[Start of Data for this task]

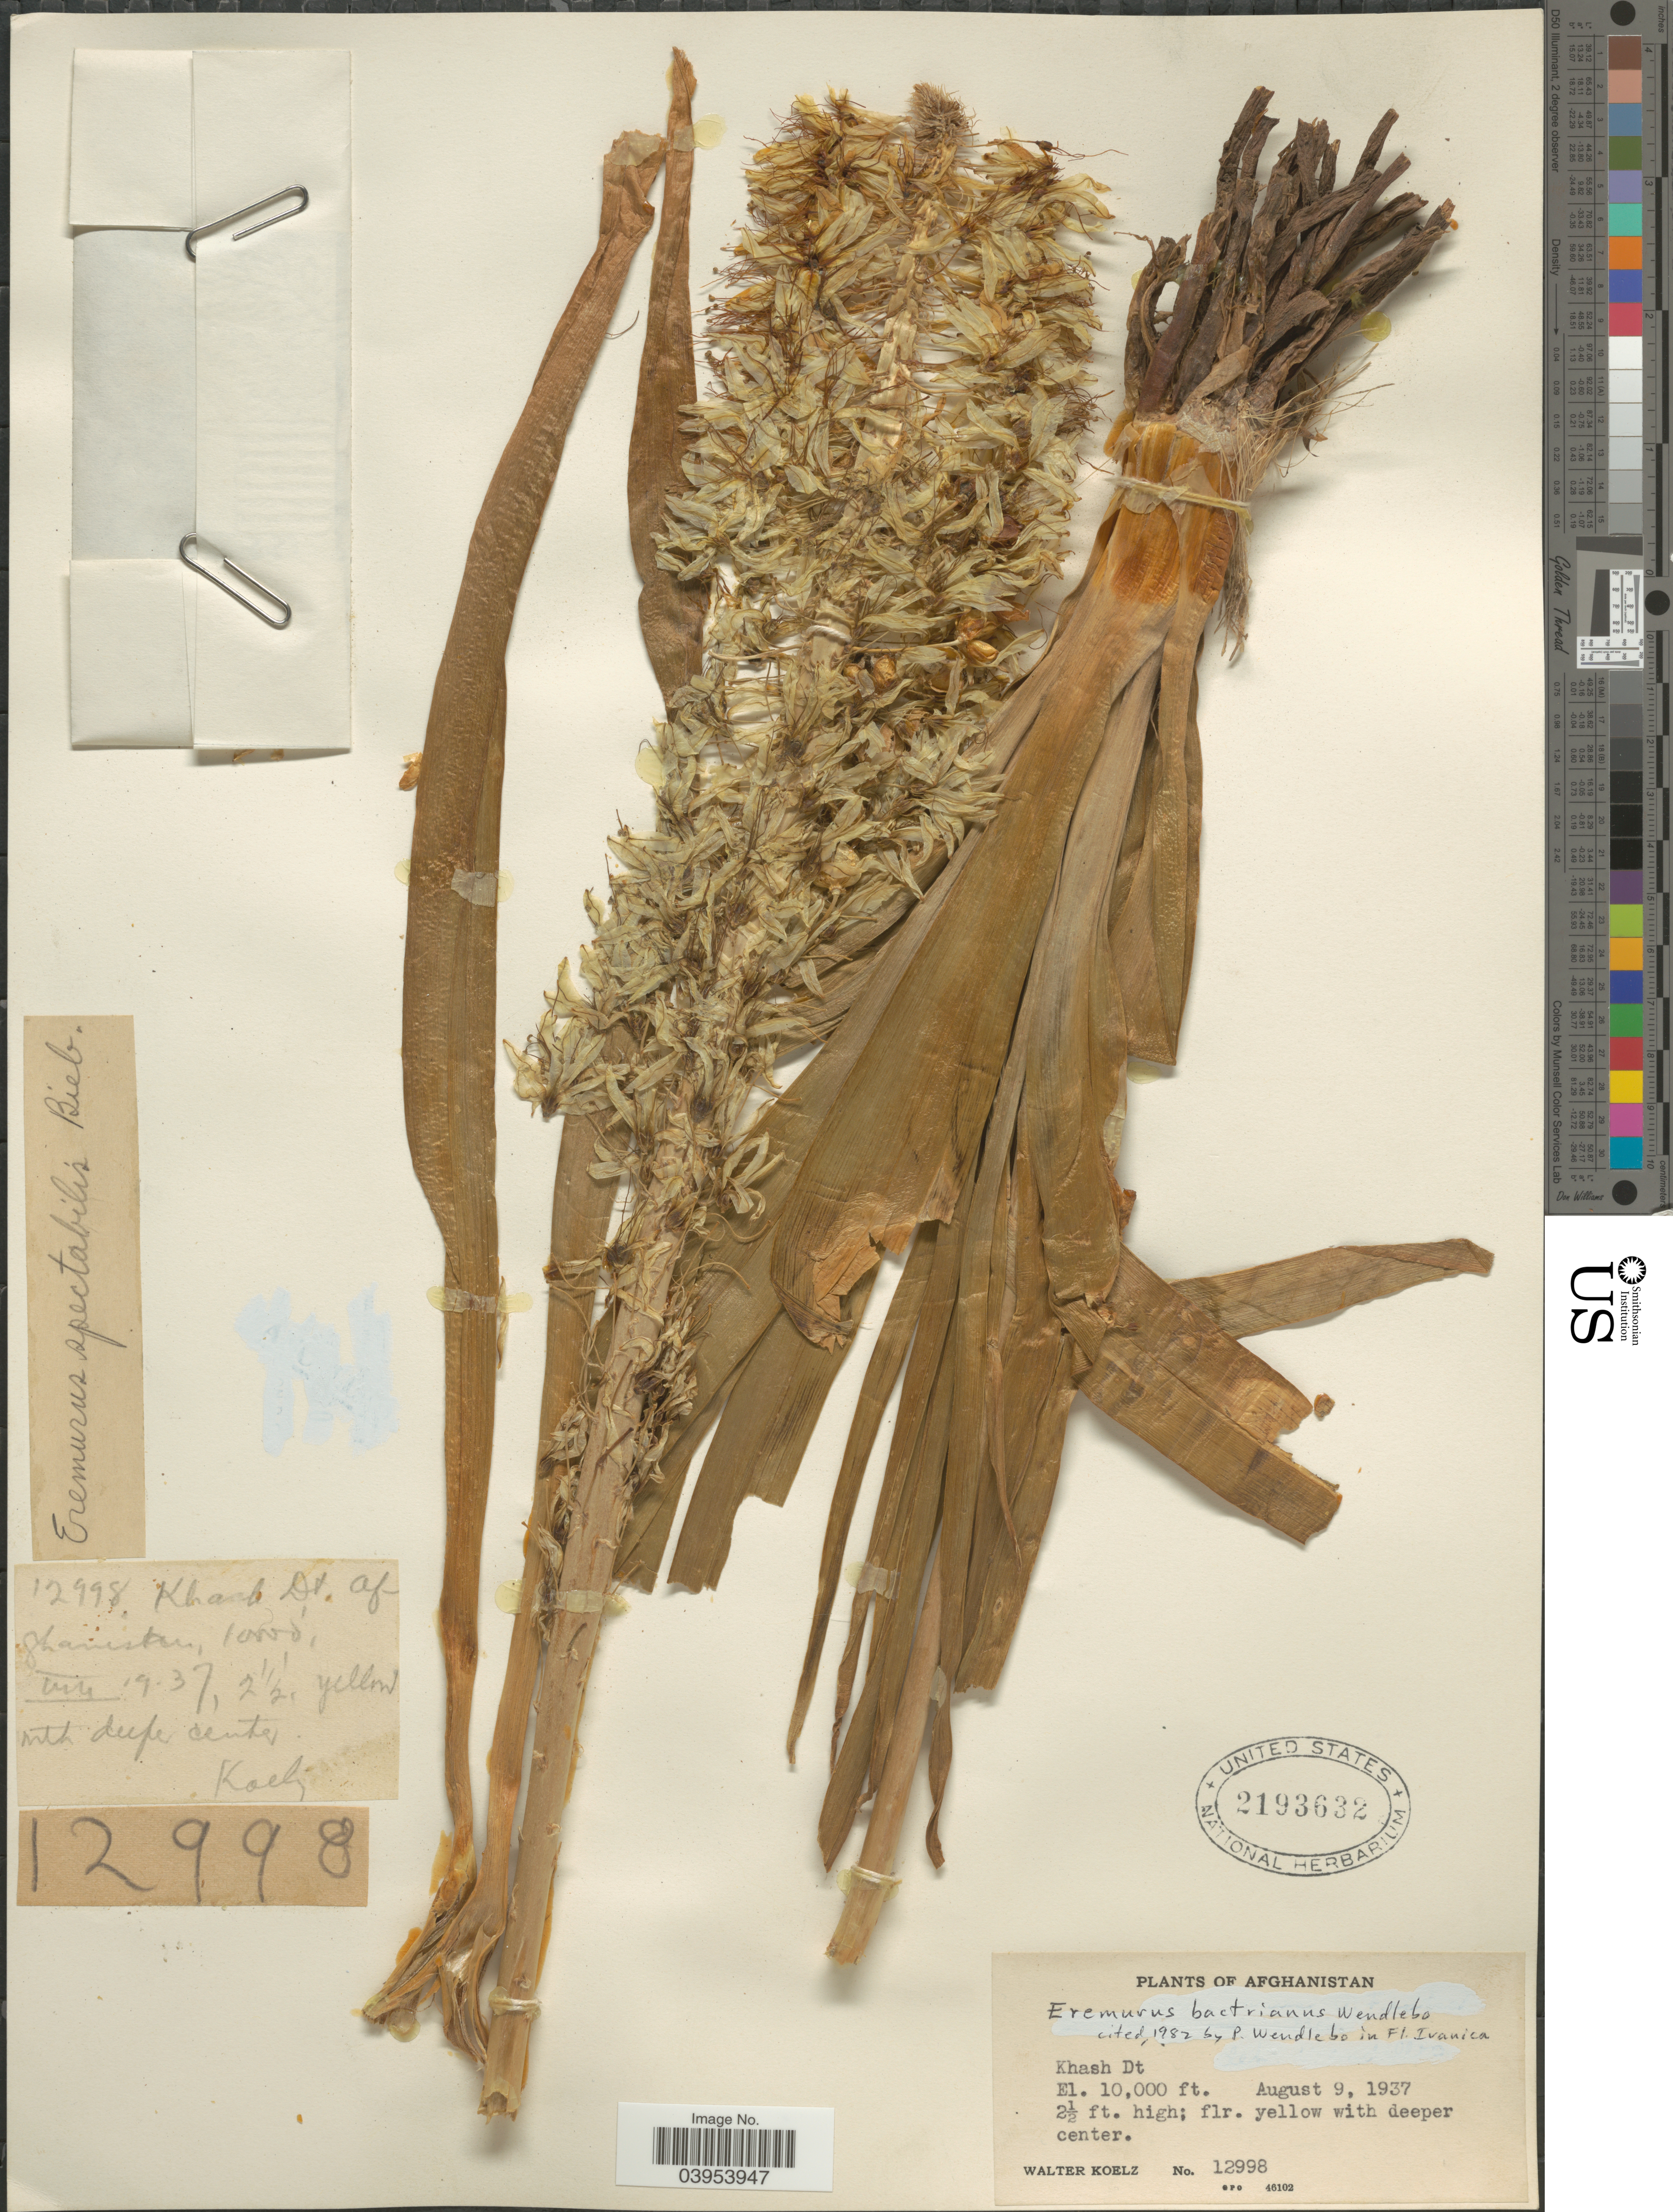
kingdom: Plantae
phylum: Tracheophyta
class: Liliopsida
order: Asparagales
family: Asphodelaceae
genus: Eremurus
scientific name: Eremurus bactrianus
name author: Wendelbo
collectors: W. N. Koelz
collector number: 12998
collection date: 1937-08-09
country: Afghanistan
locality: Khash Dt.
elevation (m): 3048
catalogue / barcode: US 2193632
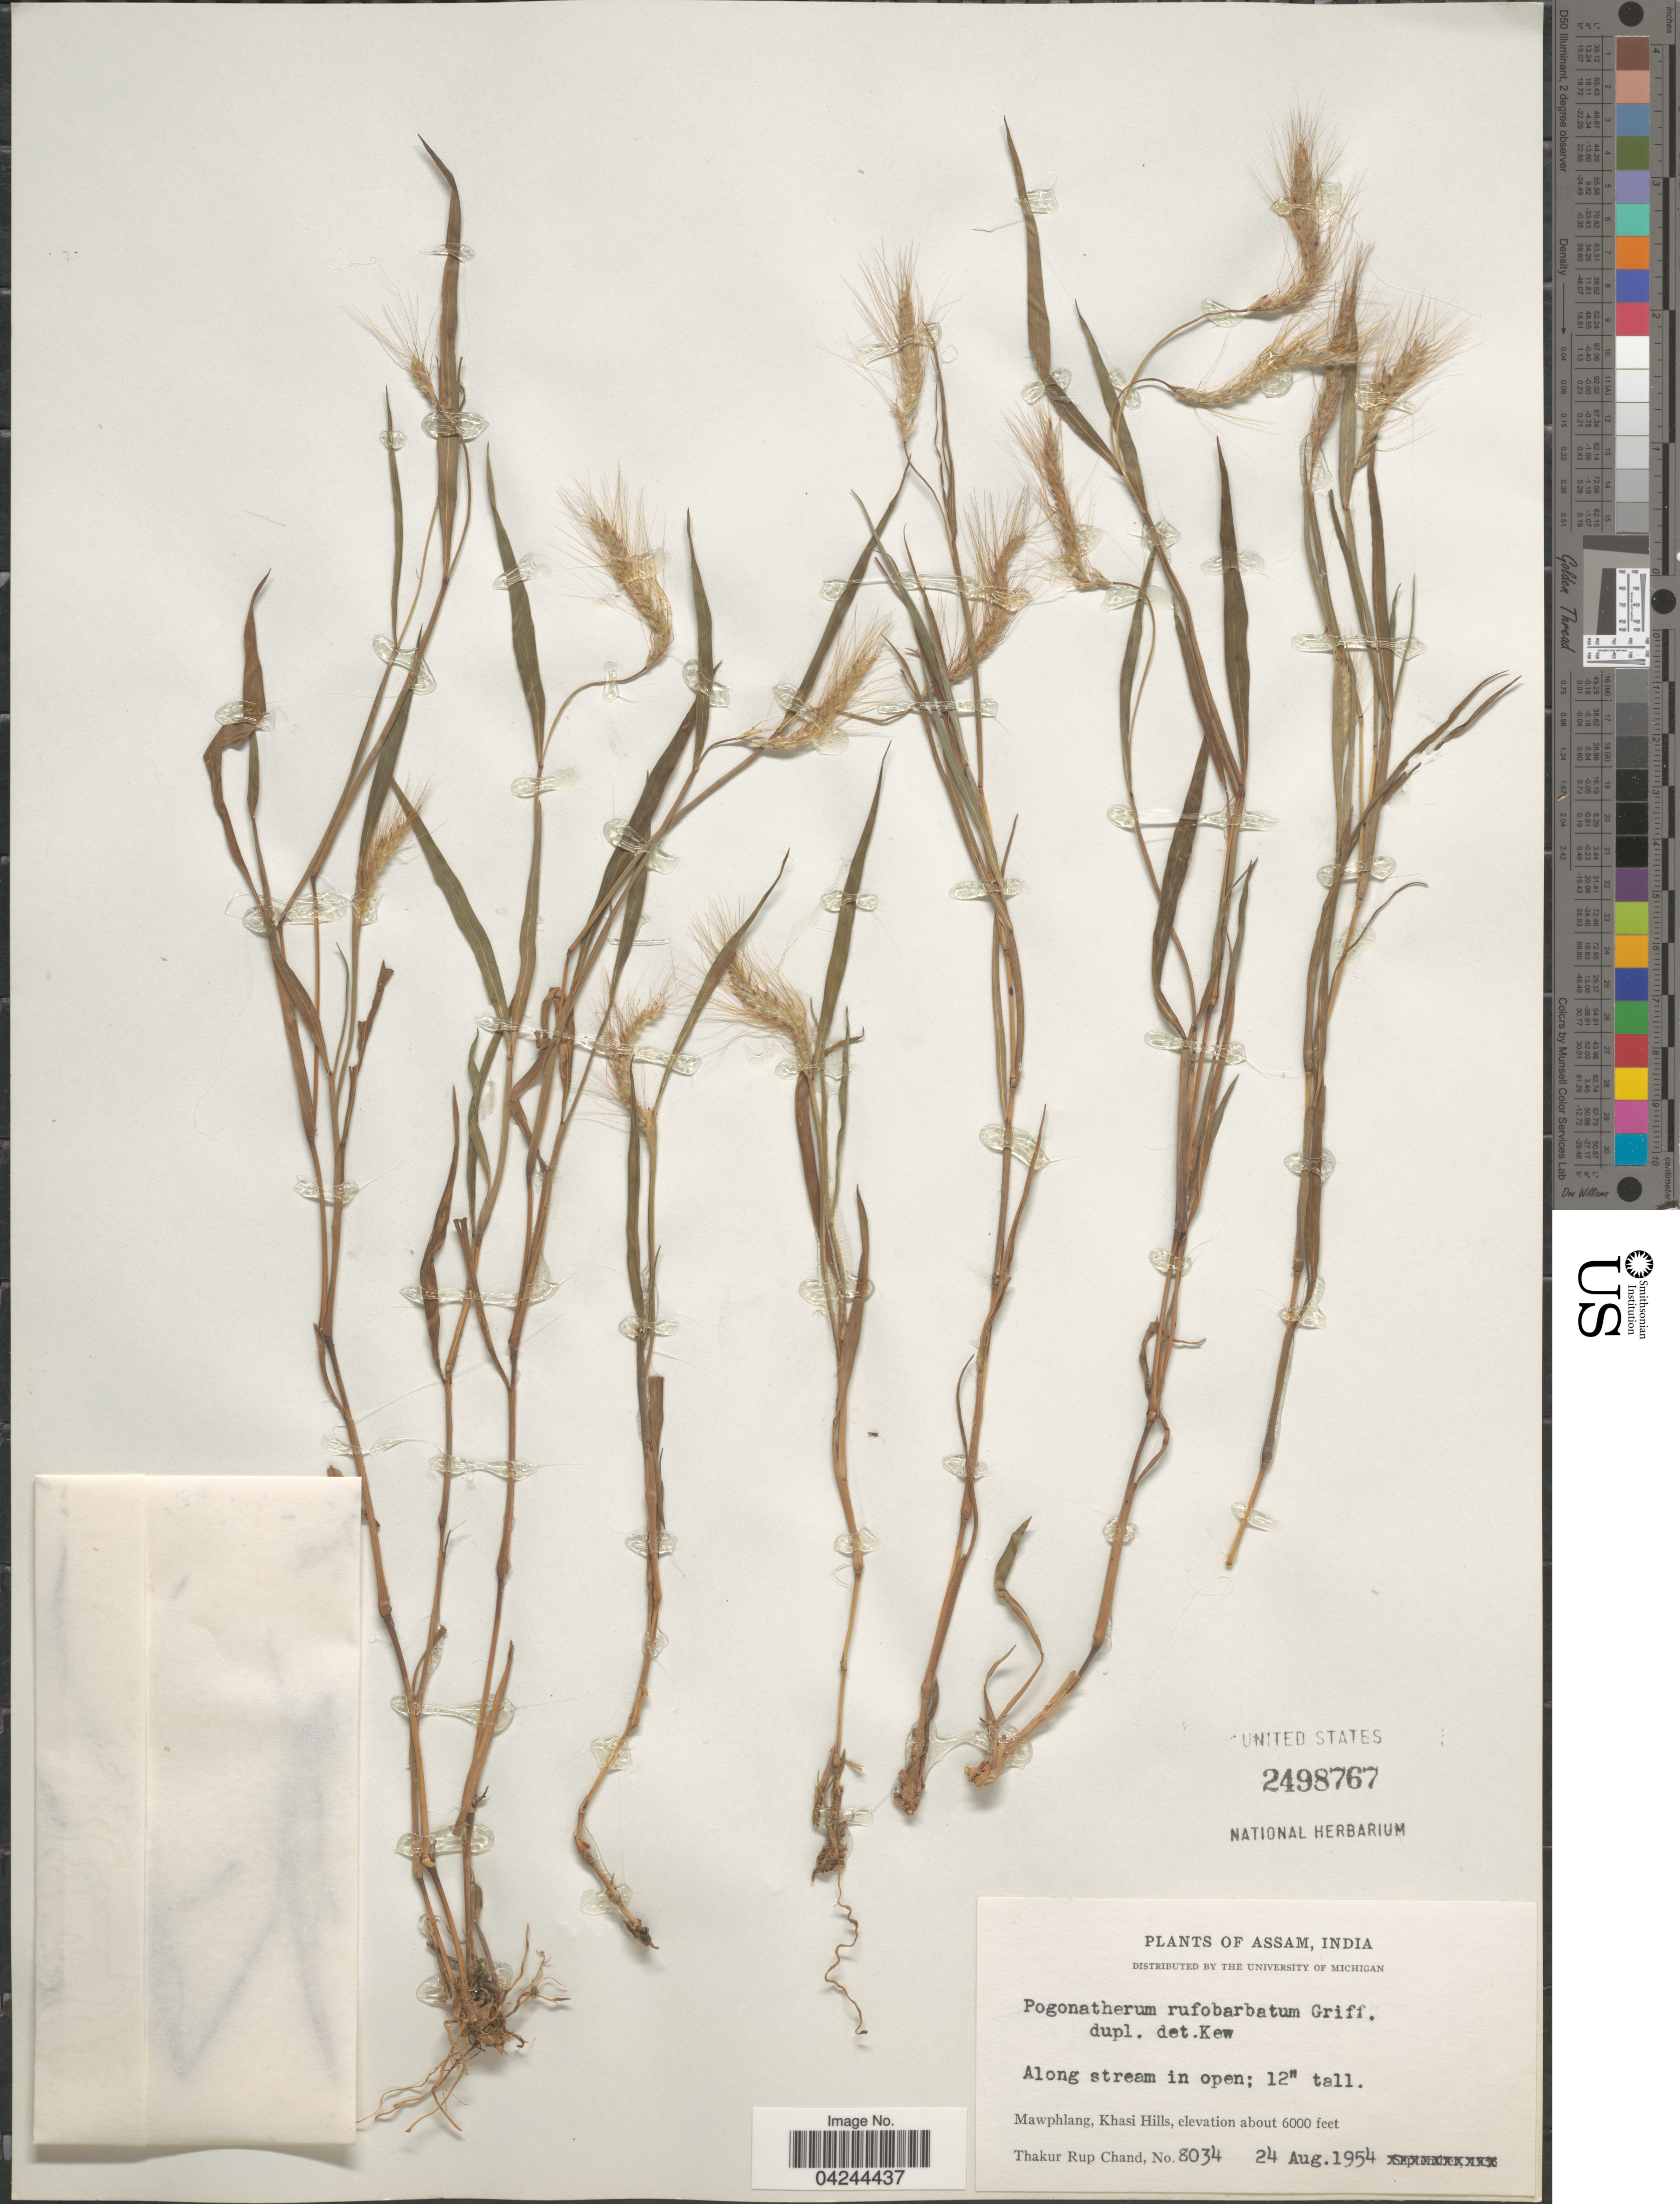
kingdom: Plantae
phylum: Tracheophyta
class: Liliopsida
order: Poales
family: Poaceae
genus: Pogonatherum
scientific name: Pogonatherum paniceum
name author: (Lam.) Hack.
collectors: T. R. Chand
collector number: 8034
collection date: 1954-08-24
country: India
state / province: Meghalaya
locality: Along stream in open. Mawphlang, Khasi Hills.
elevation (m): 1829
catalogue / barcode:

[End of Data for this task]

Your instructions. How many lines of the entries above contain the string "barcode"? Give only the number.

Exercise response. 2